Andromaque par Stéphane Braunschweig à l'Odéon : le génie à sang
- jochanson
- 18 nov. 2023
- 2 min de lecture
La scène représente une immense flaque ronde dans laquelle les acteurs évoluent, deux heures durant. La flaque de sang, image miroir des guerres violentes engendrées par les personnages, laisse penser avec force que le vacarme de la mort ne peut que faire naître en retour une tragédie inéluctable. C’est bien le tumulte des meurtres qui porte la folie des protagonistes. Stéphane Braunschweig monte une Andromaque époustouflante, scintillante et redoutablement puissante.

A priori, l'Andromaque du directeur de l’Odéon se présente comme une proposition poussiéreuse : les acteurs sont le plus souvent de trois quarts, jouent sur la même ligne, s'étreignent en des positions clichées et, dès la première scène, ont tendance à parler d'une voix détimbrée en baissant le volume en fin de phrase, le tout porté par une amplification sonore dont on se demande si elle a un quelconque intérêt. La déception des premières minutes s'arrête là, et laisse place à un spectacle de très haute volée.
Tous ces éléments de « vieux » théâtre sont loin de desservir une maitrise exceptionnelle de la versification, des intentions de jeu et des tensions qui affleurent.
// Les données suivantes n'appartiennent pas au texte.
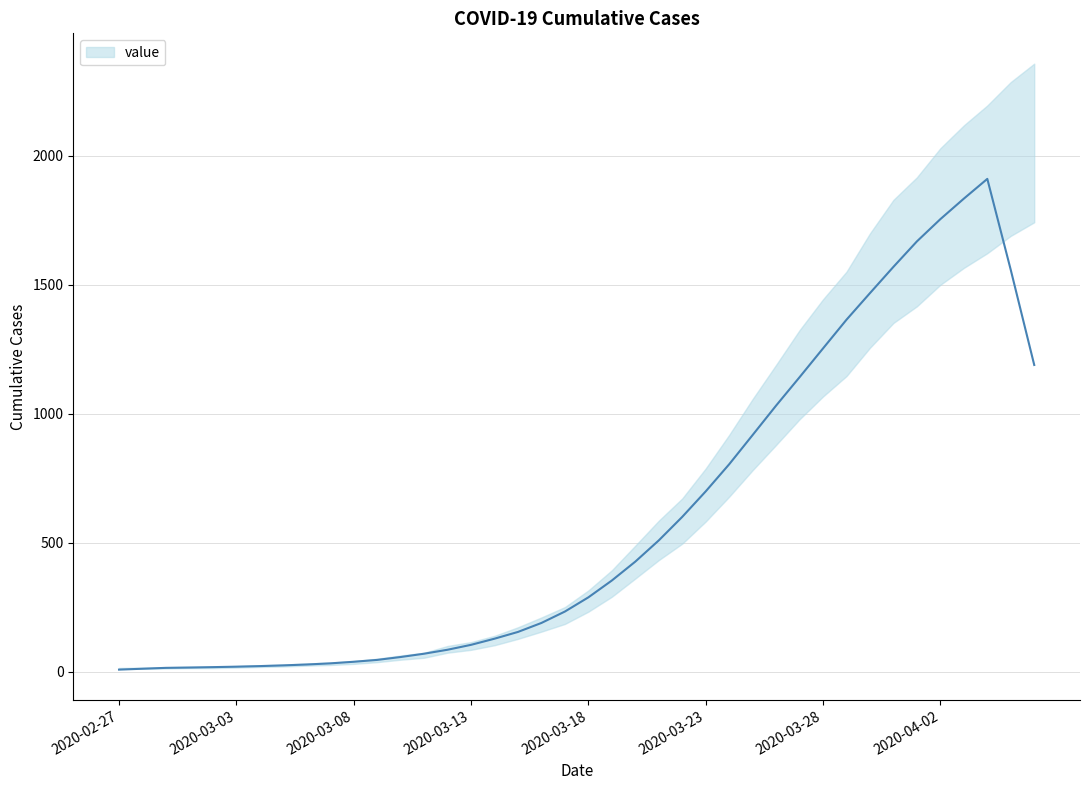

The chart shows a value of 289 at 2020-03-23. True or false?

False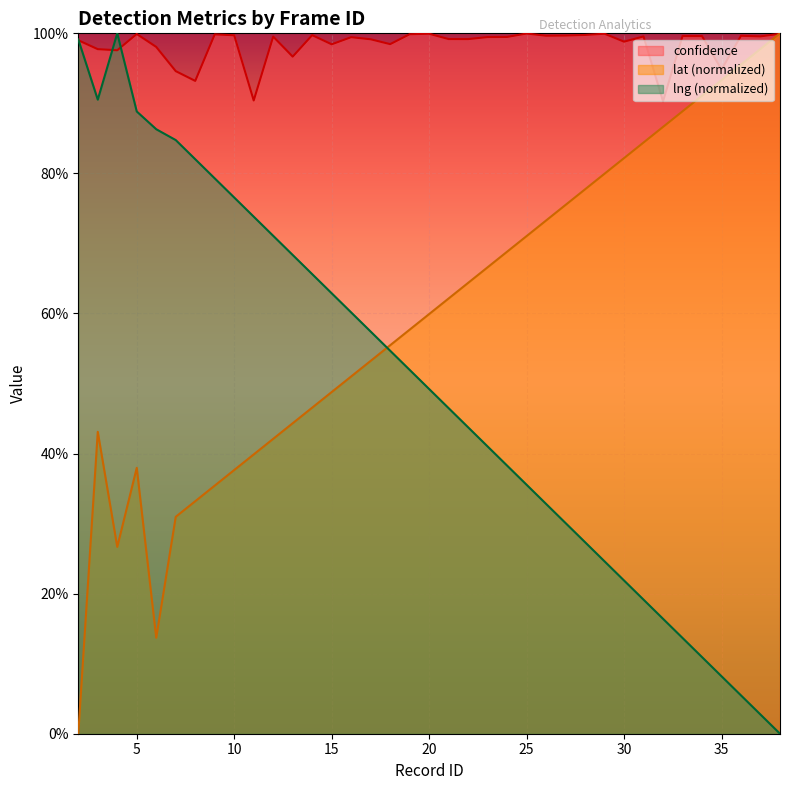

What is the value of the confidence point at the 14th from the left?

1.0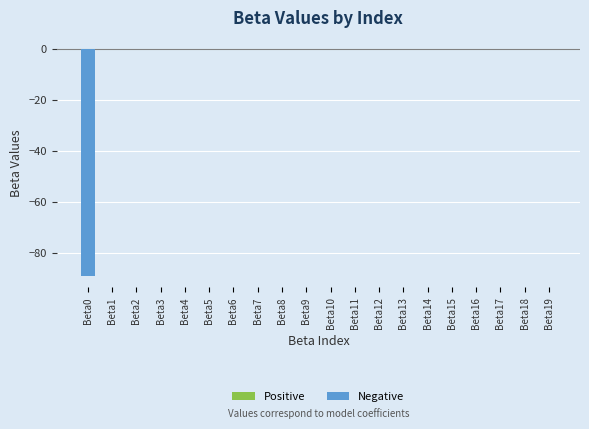

What is the sum of all values?

-89.3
La sonorisation n’empêche pas le jeu, loin de là. Anne-Françoise Benhamou, comme à son habitude, a accompagné le travail dramaturgique de cette Andromaque. Non loin de là, un autre dramaturge laisse planer son ombre au dessus de la pièce, même s'il n'y a probablement pas participé directement. Qu'importe, le Dire le vers de François Regnault, parait avoir été digéré de main de maître par tous les acteurs et actrices. La diction est impeccable, les césures maitrisées, les hiatus respectés, les élisions éloignées. Le vers est dit dans toutes ses subtilités, aucune fuite en avant, aucune tentation d'actualisation mal placée.
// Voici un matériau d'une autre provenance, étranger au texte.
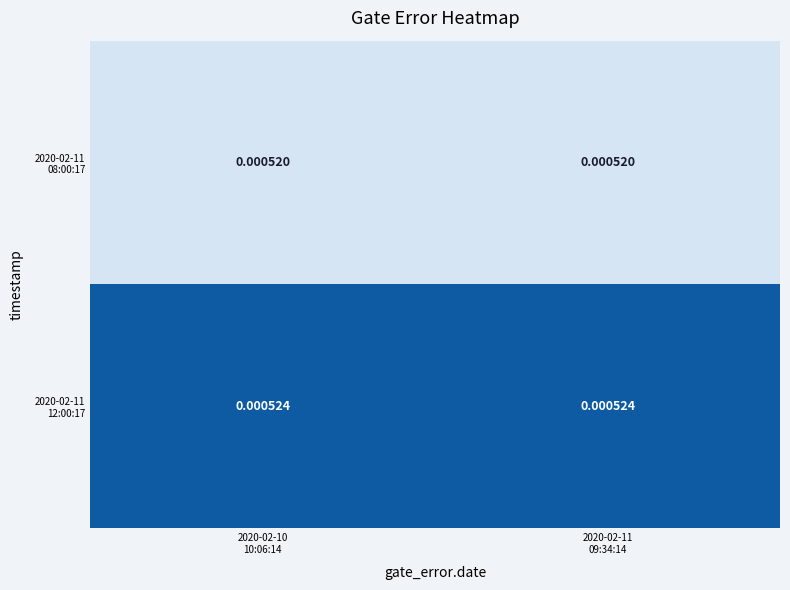

How many categories are shown in the chart?

2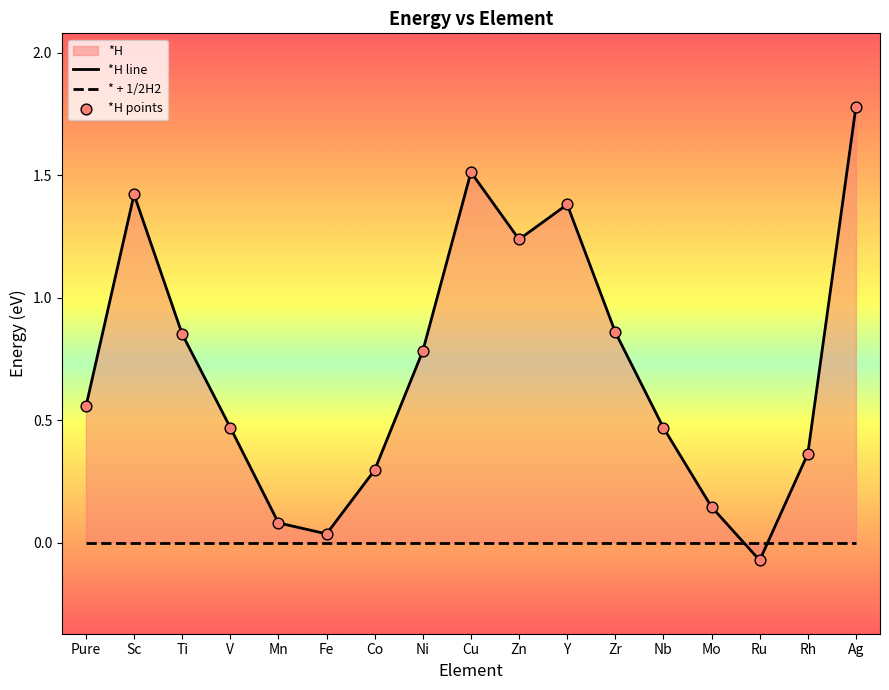

Which has a higher value, Ru or Ag?

Ag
Les acteurs cisèlent dans une matière déjà somptueuse les mots avec une précision des intentions remarquablement maîtrisée, riche de mille nuances émotives et intelligibles. Si Antoine Vitez montait les classiques en assignant aux personnages des idées, faisant de chaque acteur l’étendard d’une proposition à défendre, Stéphane Braunschweig met en scène un théâtre de l’idée, une unité puissante portée par tous les personnages. Le metteur en scène insuffle une intelligence de texte commune. La précision maniaque du vers sert un propos excessivement intelligent : en marchant tous dans une marre de sang, les protagonistes rappellent que la guerre les habite, que les morts sont à leurs pieds et que le vacarme va jusqu’à les hanter dans leur chair.
Comme le fait remarquer Stéphane Braunschweig, les personnages habités des atrocités de la guerre, portent en eux un « stress post-traumatique ». L’immonde naît de l’immonde et le mélange entre « beauté et effroi », évoqué par le metteur en scène, rend le destin tragique d’Andromaque d’autant plus troublant. Les vers du poème de Racine sont, en effet, une pierre précieuse polie par la maîtrise exceptionnelle des acteurs, qui rendent coupant le moindre mot, en en faisant une arme capable de trancher à vif les vies et les destins. L’idée est celle-ci : la guerre, plus que l’amour, porte en elle le destin des personnages. « Rien ne naît de rien » dit Lucrèce dans son De Rerum Natura : l’amour, ici au bord de l’abîme, est soutenu par un sol sanglant. Les sentiments qui engendrent les fatum sont aussi fils des gouffres. Et, en filigrane, cette pensée : il est temps de soigner ce monde.